- TASK DESCRIPTION -
Reproduce the article on universities changing their admission requirements word for word, in full.

- TEXT SEGMENT -
◆ ◆ ◆ ◆ ◆ ◆ ◆
Universities change admission requirements

Lindsay Dodd, Staff Reporter

After many years of students being required to take the ACT to be admitted into their particular college, several colleges have made the decision to waive ACT requirements after the everlasting effects of the COVID-19 pandemic. 

The ACT is a standardized test that most juniors and seniors take to receive a score used for college admissions. The test covers four areas of academics: English, math, reading and science. It also offers an optional writing test as well. 

During the test, students have specific amounts of time to complete each section. The English section is 45 minutes with 75 questions to answer, while the science section is 35 minutes with 40 questions to answer. 

The American Colleges Testing program has been around for 62 years, but after years of students dreading the test, many colleges have decided to exempt it from the admissions process. 

Many senior students from the 2019-20 school year had stated that during the pandemic, their families had faced financial difficulties, which made it difficult to see college in their future. Since so many students have had this same issue, many colleges have become lenient with their requirements. 

Many 2020 college freshmen and 2021 high school seniors have been allowed to do away with their ACT scores for the 2020-21 school year and 2021-22 school year. 

Instead of focusing on what ACT or SAT score a student has received, admissions staff will focus more on essays, grades, coursework and the students’ interest in attending college. 

Although many colleges will only be removing tests from admissions for the upcoming school year, other colleges have decided to allow students to eliminate this requirement from admissions beyond the 2021 – 22 school year. 

The University of Virginia came out with a statement in January saying that they will continue with their “test-optional” requirements for the next two years because they want high school students to focus more on their successes in their families, schools and communities.
◆ ◆ ◆ ◆ ◆ ◆ ◆
- INFORMATION PROVIDED -

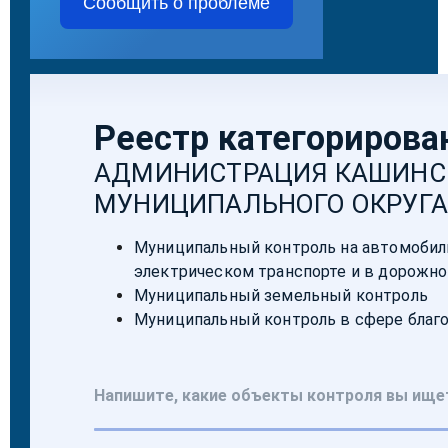
Сообщить о проблеме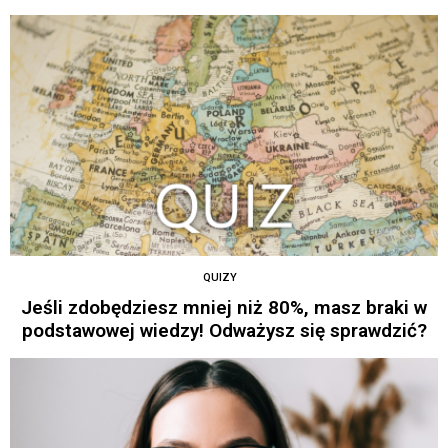
QUIZY
Jeśli zdobędziesz mniej niż 80%, masz braki w
podstawowej wiedzy! Odważysz się sprawdzić?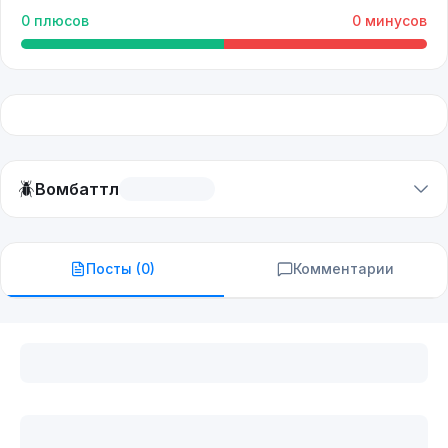
0
плюсов
0
минусов
🪲
Вомбаттл
Посты (
0
)
Комментарии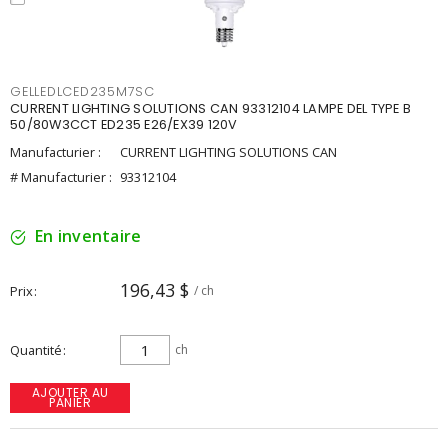
GELLEDLCED235M7SC
CURRENT LIGHTING SOLUTIONS CAN 93312104 LAMPE DEL TYPE B
50/80W3CCT ED235 E26/EX39 120V
Manufacturier :
CURRENT LIGHTING SOLUTIONS CAN
# Manufacturier :
93312104
En inventaire
196,43 $
Prix
/ ch
Quantité
ch
AJOUTER AU
PANIER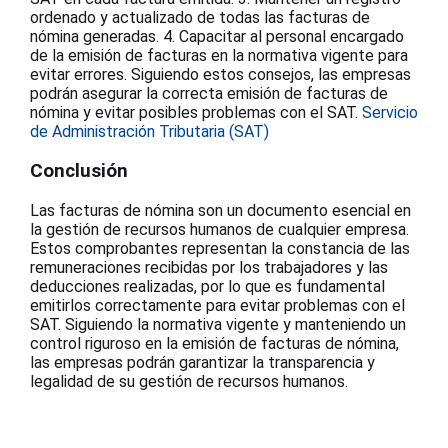
ordenado y actualizado de todas las facturas de
nómina generadas. 4. Capacitar al personal encargado
de la emisión de facturas en la normativa vigente para
evitar errores. Siguiendo estos consejos, las empresas
podrán asegurar la correcta emisión de facturas de
nómina y evitar posibles problemas con el SAT.
Servicio
de Administración Tributaria (SAT)
Conclusión
Las facturas de nómina son un documento esencial en
la gestión de recursos humanos de cualquier empresa.
Estos comprobantes representan la constancia de las
remuneraciones recibidas por los trabajadores y las
deducciones realizadas, por lo que es fundamental
emitirlos correctamente para evitar problemas con el
SAT. Siguiendo la normativa vigente y manteniendo un
control riguroso en la emisión de facturas de nómina,
las empresas podrán garantizar la transparencia y
legalidad de su gestión de recursos humanos.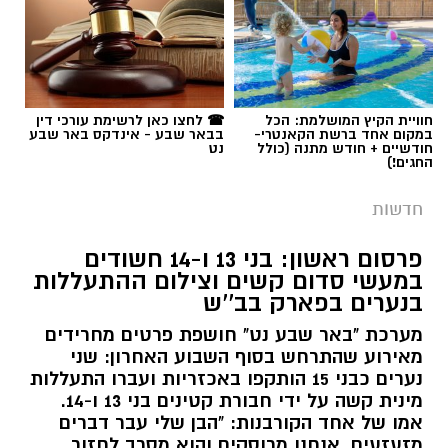
חוויית הקיץ המושלמת: הכל
☎ לחצו כאן לרשימת עורכי דין
במקום אחד ברשת הקאנטרי-
בבאר שבע - אינדקס באר שבע
חודשיים + חודש מתנה (כולל
נט
החגים!)
חדשות
פרסום ראשון: בני 13 ו-14 חשודים
במעשי סדום קשים וצילום ההתעללות
בנערים בפארק בב''ש
מערכת "באר שבע נט" חושפת פרטים מחרידים
מאירוע שהתרחש בסוף השבוע האחרון: שני
נערים כבני 15 הותקפו באכזריות ועברו התעללות
קרדיט: משטרת ישראל
מינית קשה על ידי חבורת קטינים בני 13 ו-14.
אמו של אחד הקורבנות: "הבן שלי עבר דברים
שוטרי המחוז הדרומי ולוחמי המשמר הלאומי של
מזעזעים, אנחנו מרוסקים והוא מסרב לחזור
מג"ב ממשיכים להנחית מכות על תשתיות
הביתה". תוך ימים ספורים: צפוי כתב אישום נגד
קרא עוד
התוקפים.
הפשיעה בנגב, עם שתי תפיסות משמעותיות
ביממות האחרונות. במסגרת פעילות סמויה
אולי יעניין אותך גם
רותם שרון / 15:41 06.08.26
שנערכה על ידי כוחות מג"ב יחד עם שוטרי ימ"ר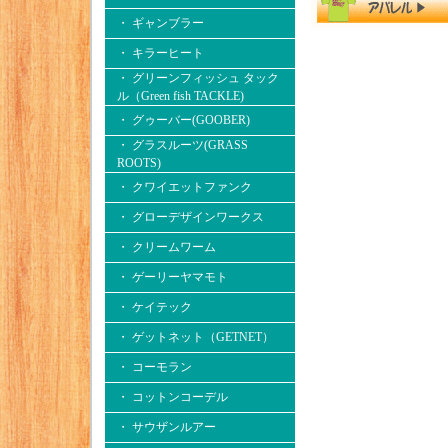
・ ギャンブラー
・ キラーヒート
・ グリーンフィッシュ タック
ル（Green fish TACKLE)
・ グゥーバー(GOOBER)
・ グラスルーツ(GRASS
ROOTS)
・ クワイエットファンク
・ グローデザインワークス
・ クリームワーム
・ ゲーリーヤマモト
・ ケイテック
・ ゲットネット（GETNET）
・ コーモラン
・ コットンコーデル
・ サウザンルアー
◆ ◆ ◆ ◆ ◆ ◆ ◆
- EXERCISE RESULT -
Universities change admission requirements

Lindsay Dodd, Staff Reporter

After many years of students being required to take the ACT to be admitted into their particular college, several colleges have made the decision to waive ACT requirements after the everlasting effects of the COVID-19 pandemic. 

The ACT is a standardized test that most juniors and seniors take to receive a score used for college admissions. The test covers four areas of academics: English, math, reading and science. It also offers an optional writing test as well. 

During the test, students have specific amounts of time to complete each section. The English section is 45 minutes with 75 questions to answer, while the science section is 35 minutes with 40 questions to answer. 

The American Colleges Testing program has been around for 62 years, but after years of students dreading the test, many colleges have decided to exempt it from the admissions process. 

Many senior students from the 2019-20 school year had stated that during the pandemic, their families had faced financial difficulties, which made it difficult to see college in their future. Since so many students have had this same issue, many colleges have become lenient with their requirements. 

Many 2020 college freshmen and 2021 high school seniors have been allowed to do away with their ACT scores for the 2020-21 school year and 2021-22 school year. 

Instead of focusing on what ACT or SAT score a student has received, admissions staff will focus more on essays, grades, coursework and the students’ interest in attending college. 

Although many colleges will only be removing tests from admissions for the upcoming school year, other colleges have decided to allow students to eliminate this requirement from admissions beyond the 2021 – 22 school year. 

The University of Virginia came out with a statement in January saying that they will continue with their “test-optional” requirements for the next two years because they want high school students to focus more on their successes in their families, schools and communities.